§ **TASK REQUIREMENTS**
The entries below hold a line with "Website maintenance support" and a line with "Bangkok Siam Paragon". Return those lines and all that lie between them, exactly and only.

(Saved data entries)
****
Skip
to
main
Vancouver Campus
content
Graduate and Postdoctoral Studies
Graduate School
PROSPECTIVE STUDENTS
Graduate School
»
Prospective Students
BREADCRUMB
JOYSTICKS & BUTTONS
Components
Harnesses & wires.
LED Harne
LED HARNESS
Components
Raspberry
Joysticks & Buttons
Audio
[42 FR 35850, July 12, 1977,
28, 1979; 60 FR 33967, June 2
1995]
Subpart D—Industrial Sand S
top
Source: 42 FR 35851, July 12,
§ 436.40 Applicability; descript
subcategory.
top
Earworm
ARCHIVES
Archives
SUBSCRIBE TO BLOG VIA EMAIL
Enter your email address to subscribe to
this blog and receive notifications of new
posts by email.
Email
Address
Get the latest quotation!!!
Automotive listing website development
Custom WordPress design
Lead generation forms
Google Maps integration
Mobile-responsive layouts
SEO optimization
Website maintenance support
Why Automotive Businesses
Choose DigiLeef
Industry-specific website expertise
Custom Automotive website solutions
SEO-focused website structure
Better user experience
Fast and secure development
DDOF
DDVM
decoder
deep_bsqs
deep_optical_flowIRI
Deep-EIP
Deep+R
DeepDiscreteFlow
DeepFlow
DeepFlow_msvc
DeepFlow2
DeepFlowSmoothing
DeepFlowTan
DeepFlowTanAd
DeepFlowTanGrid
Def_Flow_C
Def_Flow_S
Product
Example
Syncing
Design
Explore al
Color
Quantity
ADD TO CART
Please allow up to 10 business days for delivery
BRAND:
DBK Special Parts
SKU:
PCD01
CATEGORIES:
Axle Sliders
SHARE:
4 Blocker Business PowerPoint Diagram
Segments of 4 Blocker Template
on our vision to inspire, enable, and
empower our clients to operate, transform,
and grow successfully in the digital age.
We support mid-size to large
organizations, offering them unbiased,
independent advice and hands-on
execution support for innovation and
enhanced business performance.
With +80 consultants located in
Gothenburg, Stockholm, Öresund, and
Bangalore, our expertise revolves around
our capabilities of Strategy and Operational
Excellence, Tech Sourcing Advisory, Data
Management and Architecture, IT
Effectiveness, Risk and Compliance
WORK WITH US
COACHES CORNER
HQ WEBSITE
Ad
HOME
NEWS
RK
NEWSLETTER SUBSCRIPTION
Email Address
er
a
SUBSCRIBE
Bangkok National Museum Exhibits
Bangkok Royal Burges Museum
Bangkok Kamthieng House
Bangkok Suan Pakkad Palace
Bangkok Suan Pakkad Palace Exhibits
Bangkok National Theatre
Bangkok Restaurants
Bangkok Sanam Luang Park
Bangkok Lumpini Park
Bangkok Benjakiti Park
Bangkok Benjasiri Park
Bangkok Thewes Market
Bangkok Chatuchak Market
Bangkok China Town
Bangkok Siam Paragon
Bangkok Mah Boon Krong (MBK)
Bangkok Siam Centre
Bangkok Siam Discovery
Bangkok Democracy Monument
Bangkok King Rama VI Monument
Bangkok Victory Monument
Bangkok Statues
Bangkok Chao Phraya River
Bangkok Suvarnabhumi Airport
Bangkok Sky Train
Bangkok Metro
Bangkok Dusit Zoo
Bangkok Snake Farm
****
§ **ANSWER TO THIS PROBLEM**
Website maintenance support
Why Automotive Businesses
Choose DigiLeef
Industry-specific website expertise
Custom Automotive website solutions
SEO-focused website structure
Better user experience
Fast and secure development
DDOF
DDVM
decoder
deep_bsqs
deep_optical_flowIRI
Deep-EIP
Deep+R
DeepDiscreteFlow
DeepFlow
DeepFlow_msvc
DeepFlow2
DeepFlowSmoothing
DeepFlowTan
DeepFlowTanAd
DeepFlowTanGrid
Def_Flow_C
Def_Flow_S
Product
Example
Syncing
Design
Explore al
Color
Quantity
ADD TO CART
Please allow up to 10 business days for delivery
BRAND:
DBK Special Parts
SKU:
PCD01
CATEGORIES:
Axle Sliders
SHARE:
4 Blocker Business PowerPoint Diagram
Segments of 4 Blocker Template
on our vision to inspire, enable, and
empower our clients to operate, transform,
and grow successfully in the digital age.
We support mid-size to large
organizations, offering them unbiased,
independent advice and hands-on
execution support for innovation and
enhanced business performance.
With +80 consultants located in
Gothenburg, Stockholm, Öresund, and
Bangalore, our expertise revolves around
our capabilities of Strategy and Operational
Excellence, Tech Sourcing Advisory, Data
Management and Architecture, IT
Effectiveness, Risk and Compliance
WORK WITH US
COACHES CORNER
HQ WEBSITE
Ad
HOME
NEWS
RK
NEWSLETTER SUBSCRIPTION
Email Address
er
a
SUBSCRIBE
Bangkok National Museum Exhibits
Bangkok Royal Burges Museum
Bangkok Kamthieng House
Bangkok Suan Pakkad Palace
Bangkok Suan Pakkad Palace Exhibits
Bangkok National Theatre
Bangkok Restaurants
Bangkok Sanam Luang Park
Bangkok Lumpini Park
Bangkok Benjakiti Park
Bangkok Benjasiri Park
Bangkok Thewes Market
Bangkok Chatuchak Market
Bangkok China Town
Bangkok Siam Paragon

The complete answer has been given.